## Begin Text extract

When nudge comes to shove

Today the schools minister announces a £41m programme to support mathematics teaching. That’s good news, right?

Maybe not so good.

When I say “support” I’m abbreviating. Actually what is happening is that there will be a programme to support schools that want to teach maths in the way that the minister prefers it to be taught. If they want they can opt into the programme.

Here is the problem that the DfE have. They may well have found the nirvana of maths teaching (more about that and other problems with this approach another time) but they can’t just come out and say “teach it this way” for two reasons.

The first reason is that all their public policy positions are based around autonomy, on the basis that teachers should be free to teach how they want. If they came out and said point blank “teach it this way” they might just be accused of hypocrisy.

The second reason is that as soon as ministers start to say “teach this way” they break the accountability system. “Why didn’t your children progress as far as they should” Ofsted will ask. “Because we had to teach the curriculum the minister imposed using the pedagogies the minister imposed using the resources the minister supplied.” any sensible school will reply. “Not our fault guv, blame the minister who told us to do it this way.” This is why ministers don’t impose ways of teaching. In our system it doesn’t work.

## End Text extract
## Begin Given data

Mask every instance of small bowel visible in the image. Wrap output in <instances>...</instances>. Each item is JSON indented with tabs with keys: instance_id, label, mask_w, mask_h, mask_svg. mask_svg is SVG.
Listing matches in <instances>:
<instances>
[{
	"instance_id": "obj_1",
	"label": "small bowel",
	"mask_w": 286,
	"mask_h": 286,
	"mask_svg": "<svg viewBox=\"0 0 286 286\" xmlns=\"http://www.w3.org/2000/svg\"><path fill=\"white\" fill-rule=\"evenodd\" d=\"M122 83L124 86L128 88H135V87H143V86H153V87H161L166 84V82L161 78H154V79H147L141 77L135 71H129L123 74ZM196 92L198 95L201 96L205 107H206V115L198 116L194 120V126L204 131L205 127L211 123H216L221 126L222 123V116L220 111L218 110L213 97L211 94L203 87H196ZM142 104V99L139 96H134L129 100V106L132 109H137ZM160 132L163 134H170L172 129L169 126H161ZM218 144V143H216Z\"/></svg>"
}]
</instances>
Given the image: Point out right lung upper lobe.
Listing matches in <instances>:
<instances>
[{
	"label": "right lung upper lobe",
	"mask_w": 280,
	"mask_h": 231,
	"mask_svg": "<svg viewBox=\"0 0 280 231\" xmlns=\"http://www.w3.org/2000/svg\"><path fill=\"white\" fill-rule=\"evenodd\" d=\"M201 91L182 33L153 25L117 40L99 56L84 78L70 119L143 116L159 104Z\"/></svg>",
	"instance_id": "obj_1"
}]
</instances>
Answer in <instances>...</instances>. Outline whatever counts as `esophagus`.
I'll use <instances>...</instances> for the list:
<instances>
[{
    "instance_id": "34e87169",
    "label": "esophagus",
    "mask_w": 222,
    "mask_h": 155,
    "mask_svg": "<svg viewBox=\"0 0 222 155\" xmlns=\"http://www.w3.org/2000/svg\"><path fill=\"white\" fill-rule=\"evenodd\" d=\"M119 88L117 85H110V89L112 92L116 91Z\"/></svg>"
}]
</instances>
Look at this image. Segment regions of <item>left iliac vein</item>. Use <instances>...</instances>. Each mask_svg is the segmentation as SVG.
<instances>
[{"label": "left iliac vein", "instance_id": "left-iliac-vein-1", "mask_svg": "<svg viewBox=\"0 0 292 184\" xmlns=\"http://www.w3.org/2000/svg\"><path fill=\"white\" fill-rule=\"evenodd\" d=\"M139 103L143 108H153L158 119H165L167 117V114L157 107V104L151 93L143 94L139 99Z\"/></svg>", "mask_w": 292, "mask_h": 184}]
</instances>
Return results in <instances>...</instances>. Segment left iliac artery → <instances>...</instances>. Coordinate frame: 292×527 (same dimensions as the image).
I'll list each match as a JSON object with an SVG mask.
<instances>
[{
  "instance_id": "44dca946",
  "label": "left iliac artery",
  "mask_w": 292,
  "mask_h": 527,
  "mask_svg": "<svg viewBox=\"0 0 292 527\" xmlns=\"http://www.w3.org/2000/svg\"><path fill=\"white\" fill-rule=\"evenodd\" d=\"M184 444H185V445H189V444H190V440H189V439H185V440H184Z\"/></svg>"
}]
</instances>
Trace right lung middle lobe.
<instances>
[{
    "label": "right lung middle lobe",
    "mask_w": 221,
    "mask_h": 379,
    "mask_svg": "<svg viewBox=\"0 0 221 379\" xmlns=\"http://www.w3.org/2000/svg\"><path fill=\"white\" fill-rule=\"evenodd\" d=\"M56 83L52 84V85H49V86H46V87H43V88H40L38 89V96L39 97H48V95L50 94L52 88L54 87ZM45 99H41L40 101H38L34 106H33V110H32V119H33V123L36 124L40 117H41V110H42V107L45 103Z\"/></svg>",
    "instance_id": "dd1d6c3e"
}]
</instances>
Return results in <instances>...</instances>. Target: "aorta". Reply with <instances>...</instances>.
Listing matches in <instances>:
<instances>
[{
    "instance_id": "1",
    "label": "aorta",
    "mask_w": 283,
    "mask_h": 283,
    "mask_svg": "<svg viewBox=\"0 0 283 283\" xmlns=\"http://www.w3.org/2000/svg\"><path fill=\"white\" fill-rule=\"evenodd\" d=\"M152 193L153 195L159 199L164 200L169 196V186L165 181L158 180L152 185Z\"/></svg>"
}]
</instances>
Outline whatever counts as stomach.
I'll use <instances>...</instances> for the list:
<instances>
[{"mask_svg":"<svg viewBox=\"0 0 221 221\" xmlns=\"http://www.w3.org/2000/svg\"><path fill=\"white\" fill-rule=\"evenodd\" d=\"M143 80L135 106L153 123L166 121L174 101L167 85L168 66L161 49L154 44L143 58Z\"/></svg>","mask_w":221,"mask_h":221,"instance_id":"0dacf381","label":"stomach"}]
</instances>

## End Given data

Problem set -
**1.** Translate this sentence from the piece on maths teaching into French: "This is why ministers don’t impose ways of teaching."
**2.** Carry on the piece on the maths teaching programme from its final sentence.
The listing is separate material and is not part of the piece on maths teaching.

Task responses -
**1.** C'est pourquoi les ministres n'imposent pas de méthodes d'enseignement.

**2.**
So the method adopted is to make an offer the schools can’t refuse and make it look like choice. Make it sellable as choice. Spin it.

I’ve heard it argued that the approach taken – “We will pay for your textbooks and your CPD if you do things the way we say” does not break the idea of autonomy. In a time of plenty I might be persuaded that it doesn’t matter if it does or not. At a time when schools are struggling to pay their teachers that argument doesn’t wash. If they want to have textbooks and to train their teachers this is the only show in town.

This isn’t ‘nudge’, it’s ‘shove’.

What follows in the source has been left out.